Today I have been exploring an area known as the Danube bend, where the majestic river Danube cuts an arc through the forested hills of northern Hungary, splitting in two before recombining and flowing southward to Budapest. Unsurprisingly, the lands are laced with rich history: this part of the river once formed the north border of the Roman empire, and at various times served as the capital of the medieval kingdom of Hungary, until the rise of the Hapsburgs and the Austro-Hungarian empire.
I started my trip in Szentendre, a cute artists colony situated a few kilometres upriver from Buda. The town is accessible on the HEV suburban train line from Batthyány Tér. Being so close to Budapest makes this a popular destination for day trippers, as evidenced by the souvenir stands, but in spring it seems the hordes of tourists have yet to descend. The attractive main square, Fö Tér, is lined with cafés and ice cream shops. A short walk up the hill leads to a church with enticing panoramic views of the town.
I didn’t plan on spending too long here, as the town is easy to cover in a few hours. However, due to my patented Wing It method of planning, I had no idea where the bus station was and had to find a free wifi café to figure out the next stage of the trip. So as not to be rude, I bought a beer at the café and relaxed while I caught up with the online world. Now slightly tipsy, I headed for where I assumed the bus station was, and luckily managed to arrive just in time to catch a bus to my next destination.
The bus was packed and I had to stand most of the way, but eventually I was deposited at the gateway to the small town of Visegrád. The scenery here is striking: hills loom on both sides of the river as far as the eye can see. A castle, once home to the monarchs of Hungary, stands on the hill above the town, with the ruins of a palace at the foot. A hiking trail leads to the castle, which I happily trekked up.

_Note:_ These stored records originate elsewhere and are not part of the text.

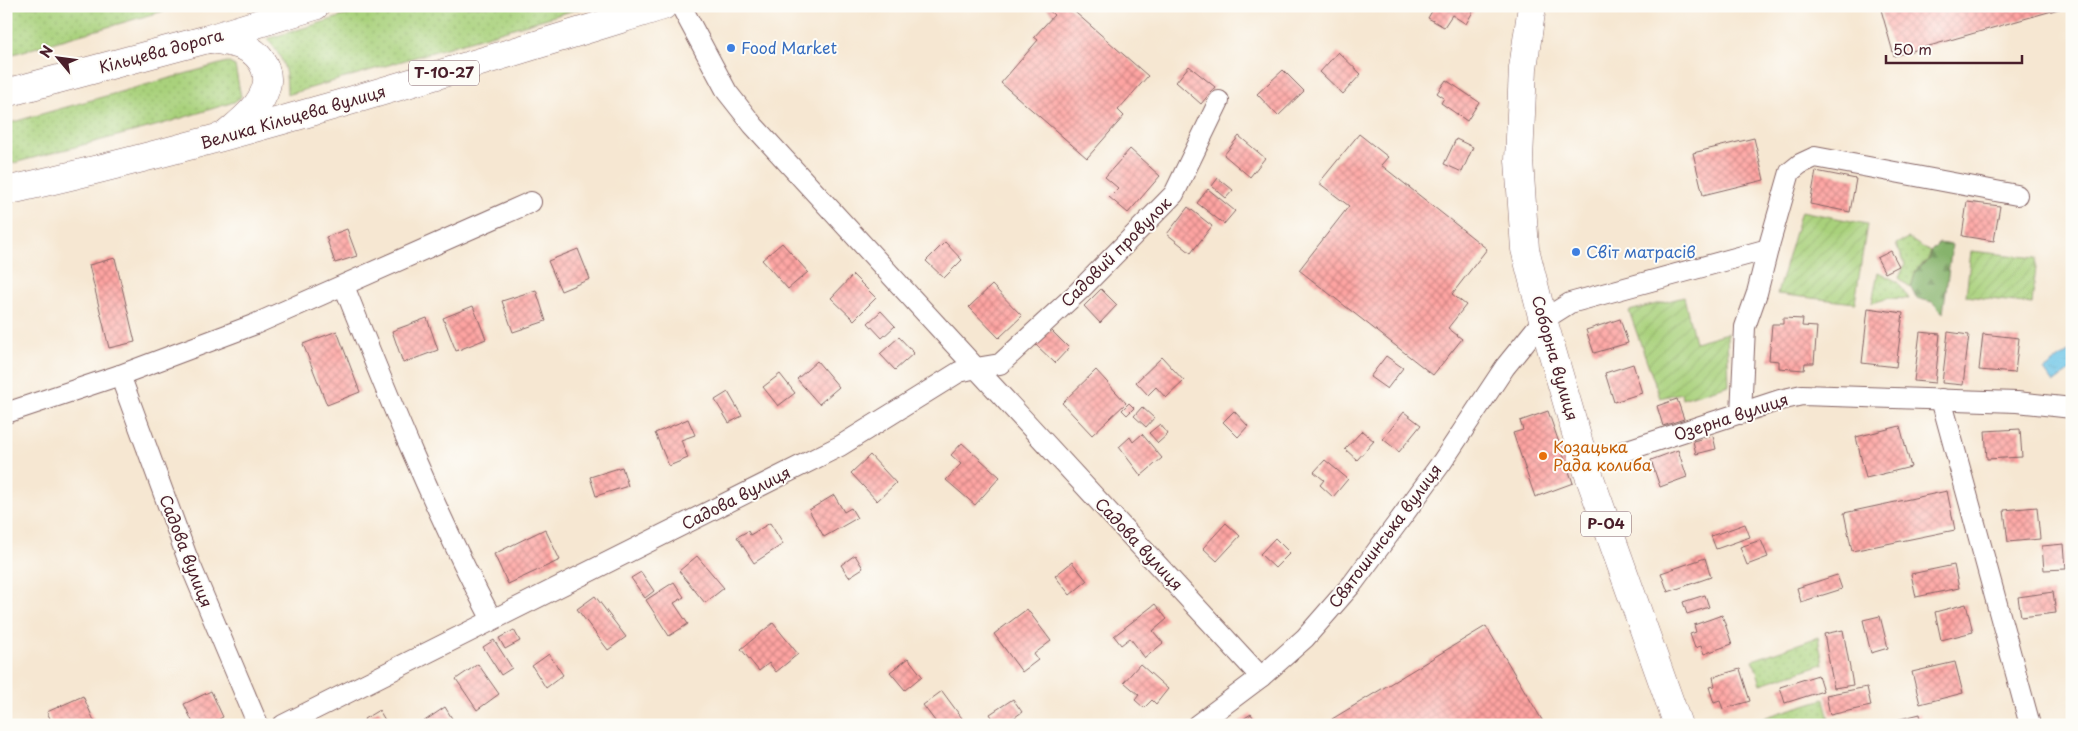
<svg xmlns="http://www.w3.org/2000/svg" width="2078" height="731" font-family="'Playpen Sans',sans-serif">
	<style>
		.grass { fill: url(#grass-dots); stroke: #7a7854 }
		.forest { fill: url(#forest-firs); stroke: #68694c }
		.garden { fill: url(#garden-furrows); stroke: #7a7854 }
		.water { fill: url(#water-ripples); stroke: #597188 }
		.building { fill: url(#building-cross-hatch) }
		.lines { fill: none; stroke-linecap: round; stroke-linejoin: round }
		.minor-casing { stroke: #866565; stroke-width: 22 }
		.primary-casing { stroke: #866565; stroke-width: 29 }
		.trunk-casing { stroke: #866565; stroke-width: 29 }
		.minor { stroke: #fff; stroke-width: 20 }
		.primary { stroke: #fff; stroke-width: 28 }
		.trunk { stroke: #fff; stroke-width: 28 }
		.shop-dot { fill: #3f7fe0; stroke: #fdfcf7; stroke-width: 2 }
		.food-dot { fill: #e8710a; stroke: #fdfcf7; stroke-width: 2 }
		.labels { text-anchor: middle; stroke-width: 4; stroke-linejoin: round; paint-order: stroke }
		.shield { fill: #fdfcf7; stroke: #806168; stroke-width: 1 }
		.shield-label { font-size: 15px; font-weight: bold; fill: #4a1f2b }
		.shop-label { font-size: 16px; fill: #366cbe; stroke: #fdfcf7; text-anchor: start }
		.street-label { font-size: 16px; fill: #4a1f2b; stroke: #fdfcf7 }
		.food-label { font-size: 16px; fill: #c56008; stroke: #fdfcf7; text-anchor: start }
	</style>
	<defs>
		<pattern id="grass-dots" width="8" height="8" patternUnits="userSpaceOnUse" patternTransform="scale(1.25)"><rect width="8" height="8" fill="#a9d17c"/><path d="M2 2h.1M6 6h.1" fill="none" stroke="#93b36b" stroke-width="1.8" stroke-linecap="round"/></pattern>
		<pattern id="forest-firs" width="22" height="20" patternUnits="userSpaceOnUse" patternTransform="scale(1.25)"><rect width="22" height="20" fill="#86b36c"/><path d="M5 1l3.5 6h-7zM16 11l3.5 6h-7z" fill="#709159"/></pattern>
		<pattern id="garden-furrows" width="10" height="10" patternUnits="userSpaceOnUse" patternTransform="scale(1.25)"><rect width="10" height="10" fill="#a9d17c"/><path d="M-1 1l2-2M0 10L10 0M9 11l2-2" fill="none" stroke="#93b36b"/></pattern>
		<pattern id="water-ripples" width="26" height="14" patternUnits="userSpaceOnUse" patternTransform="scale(1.25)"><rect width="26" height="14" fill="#68c3e6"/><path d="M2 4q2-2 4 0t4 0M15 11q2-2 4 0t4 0" fill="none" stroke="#5ca7c5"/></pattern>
		<pattern id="building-cross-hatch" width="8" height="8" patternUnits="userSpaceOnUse" patternTransform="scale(1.25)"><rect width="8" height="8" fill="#fea4a2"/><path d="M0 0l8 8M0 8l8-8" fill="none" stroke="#d08584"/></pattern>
	</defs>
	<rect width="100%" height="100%" fill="#fdfcf7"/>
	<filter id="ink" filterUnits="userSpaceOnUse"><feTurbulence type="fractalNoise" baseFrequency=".02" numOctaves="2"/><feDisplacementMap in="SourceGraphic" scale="10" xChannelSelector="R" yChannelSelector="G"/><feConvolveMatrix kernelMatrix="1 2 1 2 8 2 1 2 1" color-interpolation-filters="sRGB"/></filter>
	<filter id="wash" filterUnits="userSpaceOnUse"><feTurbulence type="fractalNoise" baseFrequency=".0096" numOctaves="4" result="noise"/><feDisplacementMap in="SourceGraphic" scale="20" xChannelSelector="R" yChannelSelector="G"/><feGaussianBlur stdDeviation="1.12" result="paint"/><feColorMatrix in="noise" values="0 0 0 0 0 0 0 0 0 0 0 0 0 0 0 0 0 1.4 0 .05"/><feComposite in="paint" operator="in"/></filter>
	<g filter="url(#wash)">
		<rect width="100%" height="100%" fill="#f6e7d2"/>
		<g class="grass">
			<path d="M6,6H181L6,56Z"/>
			<path d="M376,6H588L287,95C287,70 284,58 267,39Z"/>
			<path d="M227,62L235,66L241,97L234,102L159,125L6,165V124Z"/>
			<path d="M1908,238L1930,252L1929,259L1916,270L1911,288L1899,278L1905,264L1896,244Z"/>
			<path d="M1878,272L1898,282L1909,299L1889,298L1872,303Z"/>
			<path d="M1818,637L1823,664L1761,684L1753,660Z"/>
			<path d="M1824,699L1829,720L1839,719L1840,725H1740Z"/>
		</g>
		<path class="forest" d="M1939,243L1952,245L1943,313L1932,302L1916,298L1911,288L1916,270L1929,259L1930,252Z"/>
		<g class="garden">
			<path d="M1801,211L1867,224L1855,303L1777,294Z"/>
			<path d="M1971,251L2037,258L2032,304L1966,296Z"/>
			<path d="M1684,297L1695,342L1727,333L1729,385L1682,399L1681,393L1660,398L1629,311Z"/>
		</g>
		<path class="water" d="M2072,349V369L2053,383L2044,370Z"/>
		<g id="blocks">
			<g class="building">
				<path d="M1044,6H1068L1148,76L1118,110L1124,116L1087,158L1001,83L1038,40L1034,37L1054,15Z"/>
				<path d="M1435,6H1472L1475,8L1466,24L1452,15L1444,27L1428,18Z"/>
				<path d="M1880,6H2066V7L1894,56Z"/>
				<path d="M1338,52L1361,74L1343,94L1320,72Z"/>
				<path d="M1189,66L1215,87L1201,104L1176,82Z"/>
				<path d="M1283,70L1304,91L1278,116L1257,94Z"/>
				<path d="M1446,80L1479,102L1467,121L1441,103L1444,98L1437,93Z"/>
				<path d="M1359,134L1388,157L1381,165L1487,249L1452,294L1466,305L1448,328L1462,339L1433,375L1299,270L1349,206L1319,183Z"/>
				<path d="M1239,136L1265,158L1250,177L1224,155Z"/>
				<path d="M1754,138L1764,180L1703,195L1693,153Z"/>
				<path d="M1456,139L1473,147L1462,172L1444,164Z"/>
				<path d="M1130,149L1160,176L1128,213L1109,197L1118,188L1105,177Z"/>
				<path d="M1816,171L1856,179L1850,212L1810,204Z"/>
				<path d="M1218,178L1233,190L1226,198L1212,186Z"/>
				<path d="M1208,189L1235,211L1224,224L1197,203Z"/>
				<path d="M1967,202L2000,206L1994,241L1962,236Z"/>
				<path d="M1188,207L1212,226L1191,253L1167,234Z"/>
				<path d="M347,229L357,256L335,263L326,237Z"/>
				<path d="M945,242L962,260L944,278L926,261Z"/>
				<path d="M782,243L808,272L788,289L762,260Z"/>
				<path d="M578,249L590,279L561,291L548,261Z"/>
				<path d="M1891,251L1899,266L1885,273L1877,258Z"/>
				<path d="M115,258L135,342L109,348L89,265Z"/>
				<path d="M853,275L876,298L854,320L831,298Z"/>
				<path d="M992,285L1022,316L999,338L969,307Z"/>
				<path d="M1101,289L1117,305L1100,323L1084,306Z"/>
				<path d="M536,290L546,321L513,332L502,301Z"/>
				<path d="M473,306L486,339L456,351L443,318Z"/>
				<path d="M1868,308L1903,313L1896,367L1862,363Z"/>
				<path d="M881,311L895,326L882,338L868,323Z"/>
				<path d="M427,318L438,350L403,363L392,331Z"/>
				<path d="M1783,318L1803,319L1802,326L1817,327L1814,363H1805L1804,370L1779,368V361L1769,360L1772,324H1783Z"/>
				<path d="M1620,319L1628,343L1594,353L1586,330Z"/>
				<path d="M1050,329L1069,348L1055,363L1035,344Z"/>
				<path d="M337,331L360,392L327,405L303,344Z"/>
				<path d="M1920,332L1940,334L1935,383L1914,381Z"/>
				<path d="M1948,332L1969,335L1963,385L1942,383Z"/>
				<path d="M1983,334L2019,338L2015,373L1979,370Z"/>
				<path d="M899,337L914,353L895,370L880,354Z"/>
				<path d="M1386,356L1403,368L1387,389L1370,377Z"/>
				<path d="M1162,357L1184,381L1166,398L1156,387L1148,395L1136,382Z"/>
				<path d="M817,361L839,387L819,404L797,379Z"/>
				<path d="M1633,364L1642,393L1614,402L1605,373Z"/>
				<path d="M1096,370L1126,403L1092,435L1062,403Z"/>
				<path d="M780,374L795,393L778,406L763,387Z"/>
				<path d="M728,392L742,416L729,423L715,400Z"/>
				<path d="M1677,399L1684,419L1663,426L1657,406Z"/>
				<path d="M1129,403L1134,408L1127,415L1122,410Z"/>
				<path d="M1142,407L1154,418L1146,427L1134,416Z"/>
				<path d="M1234,411L1248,426L1238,437L1223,422Z"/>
				<path d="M1548,411L1573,483L1535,497L1513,433L1523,430L1520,421Z"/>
				<path d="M1404,412L1421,425L1399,452L1383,439Z"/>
				<path d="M688,419L695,435L681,440L688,458L669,466L655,433Z"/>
				<path d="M1160,424L1168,434L1158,443L1149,433Z"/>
				<path d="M1900,426L1911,467L1866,478L1856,437Z"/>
				<path d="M2020,429L2022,457L1987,459L1985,431Z"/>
				<path d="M1362,431L1374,441L1357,460L1345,449Z"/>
				<path d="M1142,434L1162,458L1141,476L1119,447L1130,437L1133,442Z"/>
				<path d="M1713,436L1716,449L1696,454L1693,441Z"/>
				<path d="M962,443L1000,477L975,505L946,480L961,464L951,455Z"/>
				<path d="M1678,450L1687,477L1660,487L1651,460Z"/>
				<path d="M870,455L896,483L877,501L851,473Z"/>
				<path d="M1325,460L1348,479L1333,497L1320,485L1324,480L1314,472Z"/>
				<path d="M622,467L628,486L596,496L590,477Z"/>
				<path d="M1947,491L1955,530L1852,551L1844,513Z"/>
				<path d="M834,495L844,512L851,508L857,518L824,537L809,510Z"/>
				<path d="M2037,507L2040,539L2008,542L2004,510Z"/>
				<path d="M770,523L783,544L754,563L737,537L748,531L750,535Z"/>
				<path d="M1226,523L1240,536L1217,561L1203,548Z"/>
				<path d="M1745,524L1750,537L1716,549L1711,536Z"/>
				<path d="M545,529L560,560L508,584L494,554Z"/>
				<path d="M1275,538L1290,553L1275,568L1260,554Z"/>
				<path d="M1761,540L1768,557L1747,565L1740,547Z"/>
				<path d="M2064,544L2066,569L2044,570L2042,546Z"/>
				<path d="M855,555L863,568L849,577L841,565Z"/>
				<path d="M697,556L724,588L705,603L679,571Z"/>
				<path d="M1705,558L1711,577L1668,592L1661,573Z"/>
				<path d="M1072,562L1087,581L1070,595L1055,576Z"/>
				<path d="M1954,565L1959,588L1916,597L1911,574Z"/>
				<path d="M641,572L654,591L645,598L631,578Z"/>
				<path d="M1837,575L1842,589L1801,602L1797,588Z"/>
				<path d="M674,582L684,597L674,603L688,624L669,636L646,600Z"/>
				<path d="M2053,592L2056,613L2021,617L2018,597Z"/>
				<path d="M1705,595L1709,607L1687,614L1683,602Z"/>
				<path d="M595,596L626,637L608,650L577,609Z"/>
				<path d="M1155,604L1167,619L1153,631L1163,643L1145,658L1130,638L1121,645L1114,636Z"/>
				<path d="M1966,604L1973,632L1941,640L1935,612Z"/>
				<path d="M1027,609L1051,641L1034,654L1038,660L1022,672L994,634Z"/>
				<path d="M1722,615L1732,644L1704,654L1701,646L1695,648L1690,634L1696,632L1694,625Z"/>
				<path d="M1880,616L1888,648L1871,653L1863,620Z"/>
				<path d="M773,623L798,654L776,672L769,663L759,671L741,649Z"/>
				<path d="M1486,626L1545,725H1335L1332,719Z"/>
				<path d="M514,630L520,641L505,649L499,638Z"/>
				<path d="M1843,630L1853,685L1834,688L1824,634Z"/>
				<path d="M494,640L512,668L501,675L483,647Z"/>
				<path d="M549,654L563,675L546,688L532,666Z"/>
				<path d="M908,658L922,676L905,690L890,672Z"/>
				<path d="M1955,662L1963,693L1920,704L1912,672Z"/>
				<path d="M478,664L499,694L477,710L456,679Z"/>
				<path d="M1140,664L1168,689L1156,704L1152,700L1144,708L1135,700L1139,695L1124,682Z"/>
				<path d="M1740,669L1750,701L1723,709L1720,701L1714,703L1709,687L1715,686L1713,677Z"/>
				<path d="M1818,675L1823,691L1785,703L1780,687Z"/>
				<path d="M1867,687L1871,706L1830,715L1826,695Z"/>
				<path d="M211,691L223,717L208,725H194L184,704Z"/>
				<path d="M942,691L967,725H938L923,705Z"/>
				<path d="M83,696L96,725H53L47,712Z"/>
				<path d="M1013,699L1022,712L1004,725H997L990,714Z"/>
				<path d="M445,707L456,725H425L423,722Z"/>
				<path d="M379,710L388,725H367L364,719Z"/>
				<path d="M1251,714L1258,725H1234Z"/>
				<path d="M1920,714L1922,725H1889L1888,722Z"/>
			</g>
		</g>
	</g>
	<g filter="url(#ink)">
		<use href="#blocks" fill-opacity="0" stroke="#866565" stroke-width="1"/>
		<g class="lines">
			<defs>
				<g id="minor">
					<path d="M681,6L727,92L753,125L976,368L1000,364L1079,291L1174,194L1219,101"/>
					<path d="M344,286C389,399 435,512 492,620"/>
					<path d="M120,375L187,557L258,725"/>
					<path d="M1941,399L2030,725"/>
					<path d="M6,413L120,375L253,325L531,202"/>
					<path d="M1741,414L1745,327L1757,293L1768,249L1790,172L1800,164L1815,157L2017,195"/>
					<path d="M1585,464L1780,400L1802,395L2017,402L2072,408"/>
					<path d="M283,725L840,446L959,372L976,368L1261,677"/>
					<path d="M1197,725L1261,677L1305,638L1353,583L1396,525L1442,462L1505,367L1543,320L1570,303L1768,249"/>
				</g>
				<path id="primary" d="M1532,6L1523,68L1519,160L1525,249L1543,320L1585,464L1678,725"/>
				<g id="trunk">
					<path d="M211,39C233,42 256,45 265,68C267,74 268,81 266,87C261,107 242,121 227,134"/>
					<path d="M6,93L208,39L315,6"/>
					<path d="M6,191C228,141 445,73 663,6"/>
				</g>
			</defs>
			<use href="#minor" class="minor-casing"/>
			<use href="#primary" class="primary-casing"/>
			<use href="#trunk" class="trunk-casing"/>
			<use href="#minor" class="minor"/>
			<use href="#primary" class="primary"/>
			<use href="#trunk" class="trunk"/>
		</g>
	</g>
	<g class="shop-dot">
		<circle cx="731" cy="48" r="5"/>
		<circle cx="1576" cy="252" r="5"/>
	</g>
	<circle class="food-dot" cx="1543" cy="456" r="5"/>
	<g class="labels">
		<g class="shield">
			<rect x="409" y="60.5" width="70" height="25" rx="4"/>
			<rect x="1581" y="511.5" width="50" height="25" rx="4"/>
		</g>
		<g class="shield-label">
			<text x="444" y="78">Т-10-27</text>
			<text x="1606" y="529">Р-04</text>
		</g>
		<g class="shop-label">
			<text x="741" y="54">Food Market</text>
			<text x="1586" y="258">Світ матрасів</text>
		</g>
		<g class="street-label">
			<text transform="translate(161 51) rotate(-15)" y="6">Кільцева дорога</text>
			<text transform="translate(293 117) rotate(-16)" y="6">Велика Кільцева вулиця</text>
			<text transform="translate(1116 252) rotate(-45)" y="6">Садовий провулок</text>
			<text transform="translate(1555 358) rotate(74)" y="6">Соборна вулиця</text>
			<text transform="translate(1731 417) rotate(-18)" y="6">Озерна вулиця</text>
			<text transform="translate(736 498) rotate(-27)" y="6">Садова вулиця</text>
			<text transform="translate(1385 536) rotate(-53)" y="6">Святошинська вулиця</text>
			<text transform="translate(1139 544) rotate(47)" y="6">Садова вулиця</text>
			<text transform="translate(186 551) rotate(69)" y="6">Садова вулиця</text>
		</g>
		<g class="food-label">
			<text x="1553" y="453">Козацька<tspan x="1553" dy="18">Рада колиба</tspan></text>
		</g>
	</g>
	<rect width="2078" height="731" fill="none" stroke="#fdfcf7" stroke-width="25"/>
	<g transform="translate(58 58) rotate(299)" stroke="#fdfcf7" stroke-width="4" paint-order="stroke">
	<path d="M0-4L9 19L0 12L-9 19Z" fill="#4a1f2b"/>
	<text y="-8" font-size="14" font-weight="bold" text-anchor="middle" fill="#4a1f2b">N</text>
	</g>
	<path d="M1886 55v8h136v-8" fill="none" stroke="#4a1f2b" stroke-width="2.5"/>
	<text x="1893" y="55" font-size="15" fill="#4a1f2b" stroke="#fdfcf7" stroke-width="4" paint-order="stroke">50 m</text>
</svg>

The castle itself is nothing spectacular, but the views from the top certainly are. I can see why the Danube is so evocative for so many people; the landscape is breathtaking. I toured the castle exhibits, complete with audio guides in English, and apparently on a clear day you can see all the way to the Tatra mountains. Yes, the same mountains whose bad weather defeated me in Poland. I couldn’t quite make out the mountains, but nonetheless the view was well worth the climb. I’m afraid photos don’t do it justice at all.
After leaving the castle just as it was closing, I trekked back to the town and caught a ferry across the river. The sun disappeared over the hills on the far side as we approached the bank. Once across I boarded a train back to Budapest, arriving at the main station just ten minutes walk from my hostel, ending a perfect day trip. It couldn’t have been perfecter, in fact.